In rebuttal, the plaintiff’s attorneys presented a medical incident reconstruction expert, who used a computer-based reenactment of the patient’s movement on the spineboard to show there was significant lateral movement of the lumbar spine when the patient was tilted. Both an orthopedic specialist and a neurologist testified that the reenactment accurately depicted the forces and movement experienced by the patient and swore that the patient’s injuries were caused by the failure to adequately immobilize him.

The jury returned a verdict of $3.8 million against the service and the medics, which was appealed. On appeal, the court found there was sufficient evidence for the jury to find either that the injuries were not caused by the failure to properly immobilize, or, in the alternative, that they were and the factual findings of the jury should not be overturned. However, the appeals court remanded the case to the trial court to reassess the damage award, declaring it excessive.

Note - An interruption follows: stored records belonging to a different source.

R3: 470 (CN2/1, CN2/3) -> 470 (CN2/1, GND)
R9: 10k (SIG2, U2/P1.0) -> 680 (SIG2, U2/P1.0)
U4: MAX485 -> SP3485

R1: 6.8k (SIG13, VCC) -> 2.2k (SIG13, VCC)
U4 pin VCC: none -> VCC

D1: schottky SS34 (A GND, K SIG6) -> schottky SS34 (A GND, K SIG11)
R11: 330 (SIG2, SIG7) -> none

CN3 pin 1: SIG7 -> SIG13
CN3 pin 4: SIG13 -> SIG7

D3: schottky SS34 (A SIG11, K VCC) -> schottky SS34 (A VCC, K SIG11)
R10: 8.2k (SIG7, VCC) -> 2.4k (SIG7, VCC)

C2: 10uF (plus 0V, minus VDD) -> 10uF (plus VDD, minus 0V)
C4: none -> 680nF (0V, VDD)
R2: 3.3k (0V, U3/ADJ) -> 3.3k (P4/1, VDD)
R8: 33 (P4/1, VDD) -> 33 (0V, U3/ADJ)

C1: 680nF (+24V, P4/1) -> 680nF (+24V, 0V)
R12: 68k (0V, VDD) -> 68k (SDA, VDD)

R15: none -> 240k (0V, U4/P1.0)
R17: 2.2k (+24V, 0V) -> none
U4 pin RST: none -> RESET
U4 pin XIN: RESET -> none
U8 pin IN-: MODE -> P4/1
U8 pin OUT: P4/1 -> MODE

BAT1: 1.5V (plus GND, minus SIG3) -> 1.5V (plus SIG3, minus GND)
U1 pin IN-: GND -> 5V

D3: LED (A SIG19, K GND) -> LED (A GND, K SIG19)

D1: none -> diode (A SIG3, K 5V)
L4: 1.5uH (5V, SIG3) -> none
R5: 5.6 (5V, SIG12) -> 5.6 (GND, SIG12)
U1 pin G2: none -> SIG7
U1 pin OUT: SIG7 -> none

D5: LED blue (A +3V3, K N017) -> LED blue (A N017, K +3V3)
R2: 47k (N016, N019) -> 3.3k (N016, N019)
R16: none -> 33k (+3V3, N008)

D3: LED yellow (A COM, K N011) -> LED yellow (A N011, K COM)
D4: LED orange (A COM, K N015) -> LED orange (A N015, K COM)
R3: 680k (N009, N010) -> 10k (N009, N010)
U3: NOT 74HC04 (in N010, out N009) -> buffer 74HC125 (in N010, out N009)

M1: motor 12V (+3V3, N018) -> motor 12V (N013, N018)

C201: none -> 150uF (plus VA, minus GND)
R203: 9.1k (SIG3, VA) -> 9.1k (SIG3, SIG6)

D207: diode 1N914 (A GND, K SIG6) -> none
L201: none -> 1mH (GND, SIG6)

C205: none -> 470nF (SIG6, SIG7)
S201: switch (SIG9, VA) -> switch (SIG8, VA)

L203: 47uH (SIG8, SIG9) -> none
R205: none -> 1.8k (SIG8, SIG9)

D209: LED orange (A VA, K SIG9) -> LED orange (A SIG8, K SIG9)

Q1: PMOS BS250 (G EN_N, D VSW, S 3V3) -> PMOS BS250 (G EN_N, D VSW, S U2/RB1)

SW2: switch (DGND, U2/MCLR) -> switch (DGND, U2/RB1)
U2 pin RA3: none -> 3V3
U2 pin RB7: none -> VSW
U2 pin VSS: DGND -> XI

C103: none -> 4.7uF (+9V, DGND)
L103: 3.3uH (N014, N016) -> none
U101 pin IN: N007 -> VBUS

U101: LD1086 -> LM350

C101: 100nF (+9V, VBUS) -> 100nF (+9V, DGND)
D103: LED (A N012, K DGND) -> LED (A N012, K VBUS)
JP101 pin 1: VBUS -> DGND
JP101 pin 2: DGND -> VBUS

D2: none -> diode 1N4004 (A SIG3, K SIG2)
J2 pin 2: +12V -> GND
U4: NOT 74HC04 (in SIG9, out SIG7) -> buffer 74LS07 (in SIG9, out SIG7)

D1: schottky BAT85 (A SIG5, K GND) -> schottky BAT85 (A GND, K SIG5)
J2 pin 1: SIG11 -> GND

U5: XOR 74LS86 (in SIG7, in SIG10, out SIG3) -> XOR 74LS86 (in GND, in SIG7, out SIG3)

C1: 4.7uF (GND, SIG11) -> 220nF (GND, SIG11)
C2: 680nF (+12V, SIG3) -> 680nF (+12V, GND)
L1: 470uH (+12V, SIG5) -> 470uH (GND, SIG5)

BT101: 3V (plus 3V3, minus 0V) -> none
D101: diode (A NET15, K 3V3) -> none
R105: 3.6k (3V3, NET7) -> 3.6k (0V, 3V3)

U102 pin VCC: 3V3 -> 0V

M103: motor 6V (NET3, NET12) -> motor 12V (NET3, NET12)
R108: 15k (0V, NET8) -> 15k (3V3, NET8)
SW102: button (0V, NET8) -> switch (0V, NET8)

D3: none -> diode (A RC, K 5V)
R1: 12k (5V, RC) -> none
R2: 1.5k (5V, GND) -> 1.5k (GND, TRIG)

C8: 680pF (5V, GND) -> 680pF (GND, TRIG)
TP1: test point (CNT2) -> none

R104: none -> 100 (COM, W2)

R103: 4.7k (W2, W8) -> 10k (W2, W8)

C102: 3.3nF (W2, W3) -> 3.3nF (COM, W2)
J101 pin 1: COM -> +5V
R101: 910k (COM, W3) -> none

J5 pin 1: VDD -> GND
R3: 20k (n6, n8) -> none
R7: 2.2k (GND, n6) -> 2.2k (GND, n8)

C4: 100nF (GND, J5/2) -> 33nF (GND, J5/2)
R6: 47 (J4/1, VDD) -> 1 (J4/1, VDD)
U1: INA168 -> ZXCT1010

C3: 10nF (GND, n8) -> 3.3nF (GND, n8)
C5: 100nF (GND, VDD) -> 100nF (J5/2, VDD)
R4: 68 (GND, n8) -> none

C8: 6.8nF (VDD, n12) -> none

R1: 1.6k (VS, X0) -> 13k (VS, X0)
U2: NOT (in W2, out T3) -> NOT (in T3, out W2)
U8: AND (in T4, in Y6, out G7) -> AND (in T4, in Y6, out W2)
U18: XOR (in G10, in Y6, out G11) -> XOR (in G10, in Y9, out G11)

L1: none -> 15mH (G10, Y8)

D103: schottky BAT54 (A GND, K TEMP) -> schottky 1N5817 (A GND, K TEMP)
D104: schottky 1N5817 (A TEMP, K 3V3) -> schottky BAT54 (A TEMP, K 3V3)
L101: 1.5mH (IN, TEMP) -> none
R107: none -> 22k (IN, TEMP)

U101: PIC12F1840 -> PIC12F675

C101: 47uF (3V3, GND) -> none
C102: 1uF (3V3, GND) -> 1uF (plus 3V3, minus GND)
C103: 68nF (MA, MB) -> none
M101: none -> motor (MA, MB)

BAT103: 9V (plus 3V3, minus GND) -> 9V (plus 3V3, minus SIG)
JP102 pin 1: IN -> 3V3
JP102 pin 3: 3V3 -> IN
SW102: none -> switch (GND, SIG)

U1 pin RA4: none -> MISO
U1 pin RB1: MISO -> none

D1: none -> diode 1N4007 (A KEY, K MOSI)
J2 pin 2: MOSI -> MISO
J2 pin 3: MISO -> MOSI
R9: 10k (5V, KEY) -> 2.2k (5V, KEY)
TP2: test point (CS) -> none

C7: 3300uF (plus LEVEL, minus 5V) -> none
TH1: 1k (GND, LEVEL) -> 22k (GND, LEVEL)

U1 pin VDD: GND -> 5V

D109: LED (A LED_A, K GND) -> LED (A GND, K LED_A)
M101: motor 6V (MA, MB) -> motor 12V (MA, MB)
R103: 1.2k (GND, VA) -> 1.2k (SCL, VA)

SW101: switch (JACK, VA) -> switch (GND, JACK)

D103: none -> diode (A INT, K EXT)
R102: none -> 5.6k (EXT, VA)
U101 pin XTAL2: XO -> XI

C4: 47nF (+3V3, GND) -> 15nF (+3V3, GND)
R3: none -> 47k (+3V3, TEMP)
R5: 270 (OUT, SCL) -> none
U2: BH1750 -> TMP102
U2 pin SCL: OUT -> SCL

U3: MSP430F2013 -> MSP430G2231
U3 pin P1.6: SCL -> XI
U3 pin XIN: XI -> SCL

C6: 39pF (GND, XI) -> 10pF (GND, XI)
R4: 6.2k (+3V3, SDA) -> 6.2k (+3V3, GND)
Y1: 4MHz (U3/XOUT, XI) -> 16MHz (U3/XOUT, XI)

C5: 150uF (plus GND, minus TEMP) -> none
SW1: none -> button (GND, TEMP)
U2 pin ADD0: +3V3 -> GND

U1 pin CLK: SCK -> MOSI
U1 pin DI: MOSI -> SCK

Before the case went before the trial court again, the insurance company settled with the plaintiff for $1.5 million. State EMS board action against the two medics resulted in reprimands and six-month suspensions. The company was assessed a $1,000 fine for failure to provide adequate equipment, but the company contested the action and won, since it was able to prove there were no statewide requirements for the number of straps that must be on a spineboard.

References

1. This scenario is entirely fictional and may or may not be medically accurate. For example, some papers have discounted the possibility of injury exacerbation from handling by prehospital personnel. Although early emergency medical literature identified mishandling of patients as a common cause of iatrogenic injury, these instances have not been identified anywhere in the peer-reviewed literature and are probably anecdotal rather than scientific. Mechanistically, it seems unlikely that, after a significant trauma, the proportionately small additional energy imparted to the spine by EMS would cause a patient with a spine fracture to develop a cord injury not caused by the initial trauma.
2. Hauswald M, Ong G, Tandberg D, Omar Z. Out-of-hospital spinal immobilization: Its effect on neurologic injury. Acad Emerg Med 5(3):203–214, Mar 1998.
3. Chapleau W. To board or not to board. Emerg Med Serv 31(5):64–65, 2002.
4. Johnson DR, Hauswald M, Stockhoff C. Comparison of a vacuum splint device to a rigid backboard for spinal immobilization. J Emerg Med 14(4):369–372, Jul 1996.

Additional Reading

• Domeier RM. Indications for Prehospital Spinal Immobilization. Position Paper, National Association of EMS Physicians. Prehosp Emerg Care 3(3): 251–253, Sep 1999.

The author’s suggestions are his own and are not research-based. Neither the author nor EMS Magazine assume any responsibility or liability for any injury or damage arising from the use of any of the suggestions presented herein.